Abstract T P382: Urgent Primary Care Physician Follow up is Associated with Reduced Stroke Readmission after Acute Ischemic Stroke Hospitalization

2015 
Introduction: Readmission after acute ischemic stroke is common and costly, with an average rate of 14.8% within 30 days of discharge1. In 2010, as part of a hospital performance improvement strategy, ischemic stroke patients who were discharged to home had an urgent (within 7 days) appointment with Primary Care Physician (PCP) scheduled. We compared 30-day readmission rates for those who kept and did not keep their appointment. Methods: Data from an electronic medical record system was retrospectively evaluated. The cohort included all patients with hospital admission for ICD 9 diagnosis of ischemic stroke (433, 434, 435) during the years 2010 - 2013. Only those with a discharge disposition of home were included. Group 1 included patients discharged to home who kept follow up appointment. Group 2 included those who did not keep their scheduled appointment.
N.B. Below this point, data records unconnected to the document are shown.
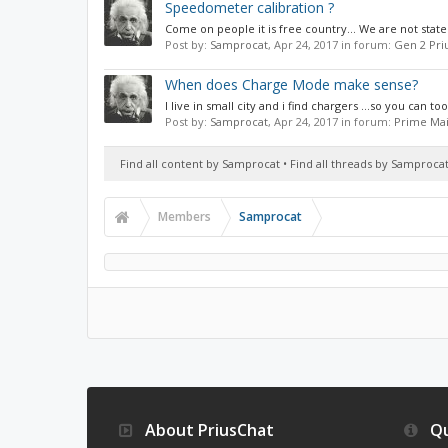
Speedometer calibration ?
Come on people it is free country... We are not stat
Post by:
Samprocat
,
Apr 24, 2017
in forum:
Gen 2 Pri
When does Charge Mode make sense?
I live in small city and i find chargers ...so you can to
Post by:
Samprocat
,
Apr 24, 2017
in forum:
Prime Mai
Find all content by Samprocat
Find all threads by Samproca
Members
Samprocat
About PriusChat
Qu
Significant predictors of readmission such as age, heart failure, diabetes, LACE score were compared. Fisher’s Exact test was used for categorical variables. Results: A total of 349 ischemic stroke patients were discharged to home during the study period. Of these, 250 had appointments scheduled, and 167 (66.8%) kept these appointments (Group 1). The average age was 69.2 and 68.3 with average LACE of 9.7 and 9.5 for groups 1 and 2 respectively. There was no significant difference in rates of diabetes or heart failure between groups. There were 7 (3.6%) readmissions in group 1 and 19 of 83 (22.9%) in group 2. Five patients were readmitted prior to appointment time in group 2, so were not entered into final calculation; this left readmission rate of 14/83 (16%); p =0.004. Conclusion: Urgent follow up with PCP may prevent hospital readmission in those with mild strokes. Reverse causation, from missing appointment due to hospital readmission did not account for these results. Although NIHSS was not compared, our cohort consisted of those with mild symptoms, given home disposition. Further study is needed to determine which elements of the PCP follow up visit are most effective in reducing hospital readmission. Reference: 1. Lichtman, JH. Leifheit-Limson, EC. Predictors of Hospital Readmission after Stroke: A Systematic Review Stroke. 2010; 41(11): 2525-2533.